If you don’t want an alcoholic drink on a date, most bartenders will make you something virgin. One of my favorites is club soda with bitters and lemon. Good for upset stomachs.
The best one uses the best (some would say only) mayo, Duke’s.
Here it is, Lawd have mercy, it will set you free:
http://www.dukesmayo.com/recipes_list.asp?id=5
Mike Hubbard
“If you don’t want an alcoholic drink on a date, most bartenders will make you something virgin. One of my favorites is club soda with bitters and lemon. Good for upset stomachs.”
“Virgin” is a term of the patriarchy. Please be more inclusive.
I’m (mostly) a teetotaler who is not a huge fan of coffee.
I also love happy hour and coffee dates with friends and coworkers. I’ve had much success with virgin Marys, virgin pina coladas, interesting/flavored lemonades or teas, diet sodas, sparkling water, hot chocolate, hot or iced chai, cranberry juice, or hot cider.
None of my alcohol- or coffee-drinking companions think anything of it. And your dates will appreciate how inexpensive you are!
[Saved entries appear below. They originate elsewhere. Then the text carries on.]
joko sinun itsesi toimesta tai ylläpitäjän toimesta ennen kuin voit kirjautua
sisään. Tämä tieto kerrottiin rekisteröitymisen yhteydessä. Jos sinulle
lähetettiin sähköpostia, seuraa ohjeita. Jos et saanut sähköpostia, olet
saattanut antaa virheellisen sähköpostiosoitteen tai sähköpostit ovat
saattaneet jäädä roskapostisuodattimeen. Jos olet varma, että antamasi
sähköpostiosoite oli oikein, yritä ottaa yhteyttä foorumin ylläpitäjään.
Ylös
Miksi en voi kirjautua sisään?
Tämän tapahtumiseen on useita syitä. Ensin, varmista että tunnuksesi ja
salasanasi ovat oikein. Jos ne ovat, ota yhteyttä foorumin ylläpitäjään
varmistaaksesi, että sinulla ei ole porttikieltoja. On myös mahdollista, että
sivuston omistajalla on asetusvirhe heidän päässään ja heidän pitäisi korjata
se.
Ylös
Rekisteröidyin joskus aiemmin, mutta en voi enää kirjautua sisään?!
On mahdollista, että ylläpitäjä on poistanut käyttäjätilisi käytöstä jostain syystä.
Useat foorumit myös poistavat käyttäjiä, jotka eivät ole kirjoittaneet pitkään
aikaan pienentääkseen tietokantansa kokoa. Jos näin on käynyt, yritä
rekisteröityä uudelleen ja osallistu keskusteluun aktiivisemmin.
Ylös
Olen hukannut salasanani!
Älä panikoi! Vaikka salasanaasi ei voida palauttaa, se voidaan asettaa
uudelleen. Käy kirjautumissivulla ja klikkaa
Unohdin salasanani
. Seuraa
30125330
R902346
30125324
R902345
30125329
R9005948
I hate mayonnaise but I need to have this cake.
I don’t have the recipe, but chocolate mayonnaise cake is very good, and the mayo makes it moist.
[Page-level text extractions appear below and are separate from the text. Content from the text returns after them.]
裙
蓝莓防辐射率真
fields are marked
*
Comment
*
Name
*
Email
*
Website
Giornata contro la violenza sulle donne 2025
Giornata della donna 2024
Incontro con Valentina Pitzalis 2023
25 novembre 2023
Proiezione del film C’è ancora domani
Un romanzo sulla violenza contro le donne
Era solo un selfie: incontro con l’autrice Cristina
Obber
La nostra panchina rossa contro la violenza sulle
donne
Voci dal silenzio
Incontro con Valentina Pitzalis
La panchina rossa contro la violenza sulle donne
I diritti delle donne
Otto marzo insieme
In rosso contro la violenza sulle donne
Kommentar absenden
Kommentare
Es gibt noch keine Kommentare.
The cake does not taste like Mayo at all.
Ricochet, let’s live on the edge.
I’d rather have a bottle in front of me than a frontal lobotomy.
omg.
spritzer with extra lime please. and a double old-fashioned on the side. :)
Perhaps I should try this some time (yeah, Right). I get annoyed that My dates don’t appreciate how expensive I am.
We have something of a family tradition in that Chocolate Mayonnaise Cake is the first cake that the kids learn to bake. It’s very simple, and since you don’t have to deal with cracking eggs, small children can pretty much do it all themselves except for taking the pan out of the oven. They can eat all the batter they want out of the bowl. It’s good messy fun, and everybody likes to eat the delicious results.
I’ve developed a standard practice when mixing seemingly strange food ingredients – don’t tell anyone until after they’ve tasted it.
Strawberry jam and Dijon mustard makes a fabulous glaze. My steak rub contains copious amounts of cocoa powder. And I make a cream pasta sauce that gets raves every time. Primary ingredients are cream, low vinegar hot sauce (Cholula is best), maple syrup, peas and pine nuts.
I believe the trendy culinary name is “fusion”.
I’d like to clarify: I’m not at all against unusual ingredients or combinations. I am against mayonnaise always in anything ever (that includes you, Miracle Whip).
Oh, now you’ve done it: Mentioned Miracle Whip in the same sentence as mayonnaise. That’ll “whip” up some controversy.
You know what they put on french fries in Holland?
Agree with Mr. Dart. Duke’s is the best mayo, followed by Blue Plate, then Hellman’s.
No, those are the best commercial mayos. I make an altogether killer mayo for a potato salad I make.
YOU are clearly a terrorist! ?How can anyone not like mayo!
My wife’s boss calls mayo “The Devil’s Sputum”. Just saying
It’s not worth it, Reese. People who think Miracle Whip is in the same family as Duke’s are beyond redemption.